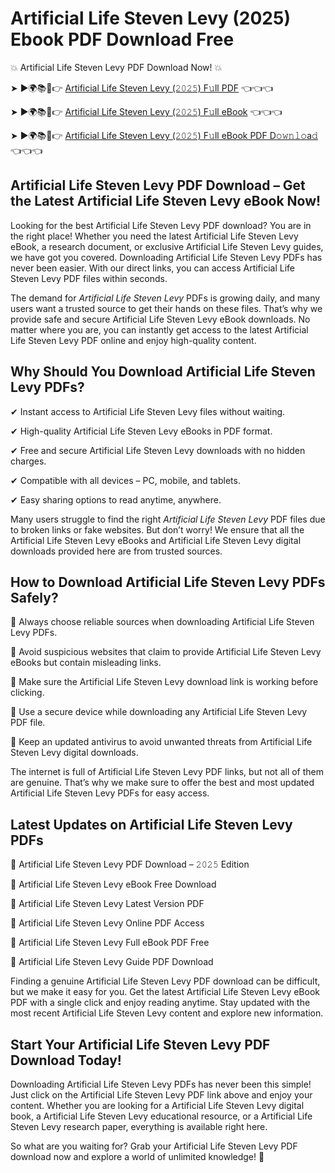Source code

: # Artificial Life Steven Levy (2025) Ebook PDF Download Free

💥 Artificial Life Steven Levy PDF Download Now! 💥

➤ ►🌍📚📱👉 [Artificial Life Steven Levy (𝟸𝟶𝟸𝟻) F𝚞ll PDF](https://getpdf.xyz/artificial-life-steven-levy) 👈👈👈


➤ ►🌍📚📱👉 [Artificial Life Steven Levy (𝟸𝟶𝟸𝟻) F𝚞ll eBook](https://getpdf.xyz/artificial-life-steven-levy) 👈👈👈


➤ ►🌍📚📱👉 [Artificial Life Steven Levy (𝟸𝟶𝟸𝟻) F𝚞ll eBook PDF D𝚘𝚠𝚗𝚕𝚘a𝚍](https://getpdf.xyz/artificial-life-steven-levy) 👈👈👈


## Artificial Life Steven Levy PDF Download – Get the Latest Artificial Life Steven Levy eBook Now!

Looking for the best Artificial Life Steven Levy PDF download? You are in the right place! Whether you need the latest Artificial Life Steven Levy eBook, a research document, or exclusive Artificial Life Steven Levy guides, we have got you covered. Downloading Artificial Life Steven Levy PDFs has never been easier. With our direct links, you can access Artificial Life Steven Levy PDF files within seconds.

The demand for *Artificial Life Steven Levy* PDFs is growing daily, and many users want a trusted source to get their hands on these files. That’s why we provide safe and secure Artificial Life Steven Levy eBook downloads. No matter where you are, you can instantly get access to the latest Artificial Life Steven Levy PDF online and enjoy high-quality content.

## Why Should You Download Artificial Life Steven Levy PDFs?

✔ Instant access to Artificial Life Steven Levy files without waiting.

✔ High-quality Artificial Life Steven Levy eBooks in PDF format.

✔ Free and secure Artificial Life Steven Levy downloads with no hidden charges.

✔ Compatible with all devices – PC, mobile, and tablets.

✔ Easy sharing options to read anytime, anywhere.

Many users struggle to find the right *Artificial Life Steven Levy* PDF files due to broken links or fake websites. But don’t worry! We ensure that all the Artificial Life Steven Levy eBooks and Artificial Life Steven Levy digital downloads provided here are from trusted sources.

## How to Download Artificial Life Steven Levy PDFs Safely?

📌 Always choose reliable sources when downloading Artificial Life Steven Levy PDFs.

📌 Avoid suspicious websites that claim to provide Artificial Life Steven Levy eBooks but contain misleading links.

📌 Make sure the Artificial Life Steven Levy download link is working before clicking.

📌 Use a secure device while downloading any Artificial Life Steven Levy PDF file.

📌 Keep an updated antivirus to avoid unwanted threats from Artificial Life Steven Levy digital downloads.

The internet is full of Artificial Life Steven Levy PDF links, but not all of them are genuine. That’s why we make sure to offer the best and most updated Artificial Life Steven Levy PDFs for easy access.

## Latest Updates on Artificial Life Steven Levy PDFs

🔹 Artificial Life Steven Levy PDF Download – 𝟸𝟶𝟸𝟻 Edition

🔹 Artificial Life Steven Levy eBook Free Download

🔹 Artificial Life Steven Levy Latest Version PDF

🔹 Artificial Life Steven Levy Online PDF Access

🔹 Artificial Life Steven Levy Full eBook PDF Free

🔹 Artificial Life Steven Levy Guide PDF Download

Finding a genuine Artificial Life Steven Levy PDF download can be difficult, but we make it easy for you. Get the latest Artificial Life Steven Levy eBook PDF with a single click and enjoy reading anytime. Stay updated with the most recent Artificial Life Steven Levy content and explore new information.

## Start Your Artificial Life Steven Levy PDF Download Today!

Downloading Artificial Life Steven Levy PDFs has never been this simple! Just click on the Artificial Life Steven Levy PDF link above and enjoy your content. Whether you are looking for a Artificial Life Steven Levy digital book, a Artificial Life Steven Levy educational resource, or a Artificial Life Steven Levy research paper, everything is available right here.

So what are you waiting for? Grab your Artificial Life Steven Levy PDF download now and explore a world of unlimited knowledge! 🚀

——

Task instructions: Going back over the entries above, copy word for word every line from the one that has "files without waiting." on through the one that has "mobile, and tablets.".

Task answer:
✔ Instant access to Artificial Life Steven Levy files without waiting.

✔ High-quality Artificial Life Steven Levy eBooks in PDF format.

✔ Free and secure Artificial Life Steven Levy downloads with no hidden charges.

✔ Compatible with all devices – PC, mobile, and tablets.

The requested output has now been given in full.